● **YOUR INSTRUCTIONS**
Each line below that contains the word "linecap" must be copied.

● **INFORMATION PROVIDED**
◆ ◆ ◆ ◆ ◆ ◆ ◆

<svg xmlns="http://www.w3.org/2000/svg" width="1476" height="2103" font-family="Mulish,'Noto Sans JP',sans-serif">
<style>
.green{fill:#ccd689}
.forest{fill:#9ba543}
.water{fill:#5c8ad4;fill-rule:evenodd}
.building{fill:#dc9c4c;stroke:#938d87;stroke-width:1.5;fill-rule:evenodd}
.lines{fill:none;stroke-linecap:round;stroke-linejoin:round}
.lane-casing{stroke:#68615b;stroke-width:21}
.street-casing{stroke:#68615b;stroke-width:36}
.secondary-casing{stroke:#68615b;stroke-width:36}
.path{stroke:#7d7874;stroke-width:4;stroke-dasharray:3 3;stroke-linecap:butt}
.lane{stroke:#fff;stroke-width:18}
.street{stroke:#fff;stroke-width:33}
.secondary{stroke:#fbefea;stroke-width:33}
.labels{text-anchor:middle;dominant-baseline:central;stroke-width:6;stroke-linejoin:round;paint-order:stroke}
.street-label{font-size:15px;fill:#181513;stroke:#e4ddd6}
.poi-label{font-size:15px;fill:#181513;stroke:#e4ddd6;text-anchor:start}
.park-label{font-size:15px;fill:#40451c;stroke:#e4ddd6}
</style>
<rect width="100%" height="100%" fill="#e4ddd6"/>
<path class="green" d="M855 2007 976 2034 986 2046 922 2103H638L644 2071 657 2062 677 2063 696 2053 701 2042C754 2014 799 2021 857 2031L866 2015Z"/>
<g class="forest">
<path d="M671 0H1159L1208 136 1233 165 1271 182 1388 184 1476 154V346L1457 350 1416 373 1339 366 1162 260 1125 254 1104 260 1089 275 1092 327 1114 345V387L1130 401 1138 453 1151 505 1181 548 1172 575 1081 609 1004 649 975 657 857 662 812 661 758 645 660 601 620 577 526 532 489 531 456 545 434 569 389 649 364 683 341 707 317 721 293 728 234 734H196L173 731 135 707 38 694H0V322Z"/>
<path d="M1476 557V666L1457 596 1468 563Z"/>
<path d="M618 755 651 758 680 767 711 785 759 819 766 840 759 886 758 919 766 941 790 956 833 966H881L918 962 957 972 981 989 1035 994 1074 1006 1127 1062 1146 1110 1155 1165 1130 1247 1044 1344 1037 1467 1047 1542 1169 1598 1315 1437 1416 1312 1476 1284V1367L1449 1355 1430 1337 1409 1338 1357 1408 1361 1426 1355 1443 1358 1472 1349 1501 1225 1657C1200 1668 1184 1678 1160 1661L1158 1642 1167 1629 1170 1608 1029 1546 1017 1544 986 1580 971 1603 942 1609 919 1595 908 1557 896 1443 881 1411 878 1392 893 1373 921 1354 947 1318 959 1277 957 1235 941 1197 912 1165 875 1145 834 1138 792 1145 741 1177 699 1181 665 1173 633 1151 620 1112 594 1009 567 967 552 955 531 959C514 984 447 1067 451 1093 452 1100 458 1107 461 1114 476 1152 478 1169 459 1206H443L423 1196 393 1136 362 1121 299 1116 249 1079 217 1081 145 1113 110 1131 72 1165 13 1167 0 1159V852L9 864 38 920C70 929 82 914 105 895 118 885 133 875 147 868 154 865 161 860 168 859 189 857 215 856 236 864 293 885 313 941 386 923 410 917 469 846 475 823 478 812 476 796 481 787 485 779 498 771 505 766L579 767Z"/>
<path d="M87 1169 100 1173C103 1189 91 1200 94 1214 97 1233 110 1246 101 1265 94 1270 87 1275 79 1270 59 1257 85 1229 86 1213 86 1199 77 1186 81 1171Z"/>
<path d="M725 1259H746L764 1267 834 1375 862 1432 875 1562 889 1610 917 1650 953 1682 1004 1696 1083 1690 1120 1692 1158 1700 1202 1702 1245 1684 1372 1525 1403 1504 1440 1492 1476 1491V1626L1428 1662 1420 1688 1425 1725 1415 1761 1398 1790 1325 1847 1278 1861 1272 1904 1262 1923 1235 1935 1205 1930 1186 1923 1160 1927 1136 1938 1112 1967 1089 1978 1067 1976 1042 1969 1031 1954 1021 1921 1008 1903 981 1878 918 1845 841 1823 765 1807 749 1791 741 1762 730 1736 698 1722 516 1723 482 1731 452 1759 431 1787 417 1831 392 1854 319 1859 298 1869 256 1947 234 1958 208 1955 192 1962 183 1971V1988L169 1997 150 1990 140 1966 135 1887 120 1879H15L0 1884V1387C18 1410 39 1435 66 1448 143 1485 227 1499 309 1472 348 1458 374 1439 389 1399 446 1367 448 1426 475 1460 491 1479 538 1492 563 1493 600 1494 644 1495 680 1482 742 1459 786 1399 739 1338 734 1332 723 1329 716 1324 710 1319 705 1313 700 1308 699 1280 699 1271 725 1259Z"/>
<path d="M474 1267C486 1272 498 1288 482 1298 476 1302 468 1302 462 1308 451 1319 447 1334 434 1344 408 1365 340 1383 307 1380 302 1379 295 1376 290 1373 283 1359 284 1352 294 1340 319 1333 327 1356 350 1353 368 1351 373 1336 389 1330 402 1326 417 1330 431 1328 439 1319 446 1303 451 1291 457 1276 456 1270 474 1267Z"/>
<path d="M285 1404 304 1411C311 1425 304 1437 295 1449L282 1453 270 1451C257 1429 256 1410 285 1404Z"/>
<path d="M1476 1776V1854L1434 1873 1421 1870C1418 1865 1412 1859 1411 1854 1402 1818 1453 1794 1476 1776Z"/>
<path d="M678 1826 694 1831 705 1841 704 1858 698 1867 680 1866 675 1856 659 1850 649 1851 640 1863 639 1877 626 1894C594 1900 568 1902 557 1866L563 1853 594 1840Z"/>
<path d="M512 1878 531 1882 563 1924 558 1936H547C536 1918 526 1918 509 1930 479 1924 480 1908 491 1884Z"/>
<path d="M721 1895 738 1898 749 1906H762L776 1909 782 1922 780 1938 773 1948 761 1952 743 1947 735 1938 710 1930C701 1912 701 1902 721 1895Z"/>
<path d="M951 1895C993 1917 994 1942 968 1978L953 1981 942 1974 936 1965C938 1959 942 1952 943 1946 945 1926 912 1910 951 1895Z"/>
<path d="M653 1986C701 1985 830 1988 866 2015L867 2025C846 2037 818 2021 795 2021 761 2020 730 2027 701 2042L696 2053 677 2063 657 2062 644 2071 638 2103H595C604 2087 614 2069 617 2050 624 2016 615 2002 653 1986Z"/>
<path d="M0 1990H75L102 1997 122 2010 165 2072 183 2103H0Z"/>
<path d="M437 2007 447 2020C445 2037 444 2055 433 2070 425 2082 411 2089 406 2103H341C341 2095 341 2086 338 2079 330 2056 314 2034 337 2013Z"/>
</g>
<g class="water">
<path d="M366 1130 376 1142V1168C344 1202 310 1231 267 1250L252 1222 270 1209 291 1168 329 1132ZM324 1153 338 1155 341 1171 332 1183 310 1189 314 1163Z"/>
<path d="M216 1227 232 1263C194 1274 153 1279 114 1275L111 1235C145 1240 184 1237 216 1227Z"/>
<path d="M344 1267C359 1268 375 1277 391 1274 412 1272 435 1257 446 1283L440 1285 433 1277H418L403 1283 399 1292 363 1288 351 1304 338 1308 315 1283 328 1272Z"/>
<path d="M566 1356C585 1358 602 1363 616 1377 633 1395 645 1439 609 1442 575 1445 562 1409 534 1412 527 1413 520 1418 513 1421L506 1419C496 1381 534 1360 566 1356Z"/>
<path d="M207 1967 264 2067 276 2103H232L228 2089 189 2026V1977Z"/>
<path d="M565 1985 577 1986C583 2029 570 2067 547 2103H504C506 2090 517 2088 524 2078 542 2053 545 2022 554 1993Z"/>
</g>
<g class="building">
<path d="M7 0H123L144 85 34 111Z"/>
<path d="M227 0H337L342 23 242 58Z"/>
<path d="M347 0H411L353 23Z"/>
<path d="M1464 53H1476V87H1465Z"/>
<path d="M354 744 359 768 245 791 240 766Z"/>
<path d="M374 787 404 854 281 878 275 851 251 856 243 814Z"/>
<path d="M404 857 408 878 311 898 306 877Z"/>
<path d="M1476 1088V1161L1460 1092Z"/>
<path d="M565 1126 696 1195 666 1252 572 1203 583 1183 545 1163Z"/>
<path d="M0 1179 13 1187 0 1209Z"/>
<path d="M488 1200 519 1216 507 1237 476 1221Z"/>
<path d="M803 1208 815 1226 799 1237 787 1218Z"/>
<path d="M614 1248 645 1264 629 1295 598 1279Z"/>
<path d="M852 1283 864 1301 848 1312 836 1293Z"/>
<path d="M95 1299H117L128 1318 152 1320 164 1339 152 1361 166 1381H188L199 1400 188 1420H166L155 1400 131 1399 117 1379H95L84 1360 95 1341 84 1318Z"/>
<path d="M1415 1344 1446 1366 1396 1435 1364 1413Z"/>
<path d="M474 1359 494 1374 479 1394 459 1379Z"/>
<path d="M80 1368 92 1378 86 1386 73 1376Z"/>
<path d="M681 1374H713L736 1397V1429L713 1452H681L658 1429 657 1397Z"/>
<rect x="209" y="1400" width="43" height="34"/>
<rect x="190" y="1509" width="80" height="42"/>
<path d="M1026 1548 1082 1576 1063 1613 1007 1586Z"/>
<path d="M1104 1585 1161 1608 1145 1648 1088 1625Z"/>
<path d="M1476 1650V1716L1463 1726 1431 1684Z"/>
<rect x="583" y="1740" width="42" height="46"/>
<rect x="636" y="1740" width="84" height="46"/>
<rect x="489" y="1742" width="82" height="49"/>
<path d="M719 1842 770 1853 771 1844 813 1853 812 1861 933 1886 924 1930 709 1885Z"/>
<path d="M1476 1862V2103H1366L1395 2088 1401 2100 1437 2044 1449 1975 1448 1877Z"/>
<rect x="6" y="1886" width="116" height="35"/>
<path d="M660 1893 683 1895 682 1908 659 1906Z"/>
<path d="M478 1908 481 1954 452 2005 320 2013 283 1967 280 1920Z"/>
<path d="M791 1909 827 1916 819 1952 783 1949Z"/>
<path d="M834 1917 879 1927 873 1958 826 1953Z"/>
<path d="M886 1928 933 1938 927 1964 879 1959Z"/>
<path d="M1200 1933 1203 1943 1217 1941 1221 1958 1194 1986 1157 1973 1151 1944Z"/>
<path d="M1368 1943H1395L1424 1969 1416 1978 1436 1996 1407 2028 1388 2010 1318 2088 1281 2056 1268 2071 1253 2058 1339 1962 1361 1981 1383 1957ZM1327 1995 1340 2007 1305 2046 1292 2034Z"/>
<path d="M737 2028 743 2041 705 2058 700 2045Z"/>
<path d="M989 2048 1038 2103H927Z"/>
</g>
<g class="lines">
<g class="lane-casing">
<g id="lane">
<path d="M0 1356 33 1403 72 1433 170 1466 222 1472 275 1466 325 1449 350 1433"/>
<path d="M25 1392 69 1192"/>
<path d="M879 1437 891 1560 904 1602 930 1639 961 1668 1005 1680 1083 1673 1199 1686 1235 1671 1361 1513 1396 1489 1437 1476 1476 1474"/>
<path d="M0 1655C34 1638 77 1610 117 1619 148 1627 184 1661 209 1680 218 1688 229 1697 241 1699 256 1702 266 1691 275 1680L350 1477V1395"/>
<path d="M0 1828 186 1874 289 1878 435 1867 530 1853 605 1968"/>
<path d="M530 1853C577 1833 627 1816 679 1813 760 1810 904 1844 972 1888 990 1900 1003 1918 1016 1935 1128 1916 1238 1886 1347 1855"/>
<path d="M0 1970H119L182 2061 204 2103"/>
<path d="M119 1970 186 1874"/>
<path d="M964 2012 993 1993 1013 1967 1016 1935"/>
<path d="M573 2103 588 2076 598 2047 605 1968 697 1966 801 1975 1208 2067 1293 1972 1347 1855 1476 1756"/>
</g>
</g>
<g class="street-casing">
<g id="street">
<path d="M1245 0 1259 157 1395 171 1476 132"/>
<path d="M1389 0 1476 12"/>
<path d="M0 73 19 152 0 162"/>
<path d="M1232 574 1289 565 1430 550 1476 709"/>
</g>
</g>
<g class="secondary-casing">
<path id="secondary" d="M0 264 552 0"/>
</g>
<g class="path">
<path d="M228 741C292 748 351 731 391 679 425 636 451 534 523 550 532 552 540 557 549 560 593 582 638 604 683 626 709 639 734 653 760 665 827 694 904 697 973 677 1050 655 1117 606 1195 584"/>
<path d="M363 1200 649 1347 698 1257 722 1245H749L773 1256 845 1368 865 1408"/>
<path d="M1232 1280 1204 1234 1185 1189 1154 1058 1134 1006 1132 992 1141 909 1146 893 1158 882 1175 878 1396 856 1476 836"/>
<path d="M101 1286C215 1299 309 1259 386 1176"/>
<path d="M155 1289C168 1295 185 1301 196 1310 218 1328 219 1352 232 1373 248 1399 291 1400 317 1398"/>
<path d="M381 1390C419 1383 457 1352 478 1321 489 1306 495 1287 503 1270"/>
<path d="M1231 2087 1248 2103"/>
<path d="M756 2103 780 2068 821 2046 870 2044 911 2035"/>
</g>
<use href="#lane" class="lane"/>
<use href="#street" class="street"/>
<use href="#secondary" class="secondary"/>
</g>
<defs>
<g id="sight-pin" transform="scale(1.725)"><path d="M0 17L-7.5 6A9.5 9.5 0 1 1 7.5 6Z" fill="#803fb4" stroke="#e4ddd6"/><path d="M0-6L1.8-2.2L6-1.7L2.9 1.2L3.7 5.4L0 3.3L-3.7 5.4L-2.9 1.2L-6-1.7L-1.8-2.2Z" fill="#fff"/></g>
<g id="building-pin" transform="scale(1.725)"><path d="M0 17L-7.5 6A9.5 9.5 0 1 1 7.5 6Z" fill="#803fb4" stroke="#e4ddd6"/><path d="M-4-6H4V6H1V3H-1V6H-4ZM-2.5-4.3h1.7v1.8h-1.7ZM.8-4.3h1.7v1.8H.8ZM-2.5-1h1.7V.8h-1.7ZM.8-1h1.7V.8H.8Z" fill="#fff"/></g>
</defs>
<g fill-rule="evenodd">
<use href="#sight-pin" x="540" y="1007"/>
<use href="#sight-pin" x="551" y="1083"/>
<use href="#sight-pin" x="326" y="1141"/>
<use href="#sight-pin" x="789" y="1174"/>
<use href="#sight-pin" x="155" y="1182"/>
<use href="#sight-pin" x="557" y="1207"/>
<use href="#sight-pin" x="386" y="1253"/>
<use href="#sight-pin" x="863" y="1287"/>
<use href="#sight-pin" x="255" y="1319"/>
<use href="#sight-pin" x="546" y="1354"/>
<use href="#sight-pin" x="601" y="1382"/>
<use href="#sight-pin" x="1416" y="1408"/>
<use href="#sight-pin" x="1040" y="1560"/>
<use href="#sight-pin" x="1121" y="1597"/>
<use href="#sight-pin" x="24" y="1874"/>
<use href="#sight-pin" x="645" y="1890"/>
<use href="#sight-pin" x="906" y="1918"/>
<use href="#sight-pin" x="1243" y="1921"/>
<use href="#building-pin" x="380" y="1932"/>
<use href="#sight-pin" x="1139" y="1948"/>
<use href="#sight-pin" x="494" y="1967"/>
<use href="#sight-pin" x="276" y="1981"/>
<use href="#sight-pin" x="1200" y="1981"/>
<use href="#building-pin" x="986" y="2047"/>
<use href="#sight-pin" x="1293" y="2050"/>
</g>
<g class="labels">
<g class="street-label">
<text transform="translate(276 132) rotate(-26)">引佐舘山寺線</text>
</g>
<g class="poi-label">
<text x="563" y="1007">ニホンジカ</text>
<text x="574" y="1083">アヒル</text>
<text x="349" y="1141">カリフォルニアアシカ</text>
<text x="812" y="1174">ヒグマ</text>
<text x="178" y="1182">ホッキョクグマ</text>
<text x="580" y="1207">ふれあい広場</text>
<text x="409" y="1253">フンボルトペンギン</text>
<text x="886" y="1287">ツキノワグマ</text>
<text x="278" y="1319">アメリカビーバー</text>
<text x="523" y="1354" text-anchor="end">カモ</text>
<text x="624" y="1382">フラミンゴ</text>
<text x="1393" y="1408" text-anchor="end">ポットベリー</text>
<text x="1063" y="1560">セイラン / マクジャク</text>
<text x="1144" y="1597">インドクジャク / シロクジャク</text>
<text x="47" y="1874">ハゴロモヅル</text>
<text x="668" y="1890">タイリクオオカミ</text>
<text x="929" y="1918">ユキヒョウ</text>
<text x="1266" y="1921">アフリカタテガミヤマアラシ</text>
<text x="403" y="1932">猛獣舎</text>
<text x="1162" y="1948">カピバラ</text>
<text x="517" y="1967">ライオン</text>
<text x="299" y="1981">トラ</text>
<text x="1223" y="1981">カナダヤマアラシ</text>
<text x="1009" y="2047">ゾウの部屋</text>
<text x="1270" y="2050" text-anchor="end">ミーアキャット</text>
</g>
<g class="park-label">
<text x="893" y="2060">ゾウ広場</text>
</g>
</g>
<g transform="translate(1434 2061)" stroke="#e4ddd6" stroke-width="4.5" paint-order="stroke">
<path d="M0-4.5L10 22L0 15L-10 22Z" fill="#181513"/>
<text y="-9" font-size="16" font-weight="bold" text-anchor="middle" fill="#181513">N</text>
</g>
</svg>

◆ ◆ ◆ ◆ ◆ ◆ ◆

● **RESPONSE AREA**
.lines{fill:none;stroke-linecap:round;stroke-linejoin:round}
.path{stroke:#7d7874;stroke-width:4;stroke-dasharray:3 3;stroke-linecap:butt}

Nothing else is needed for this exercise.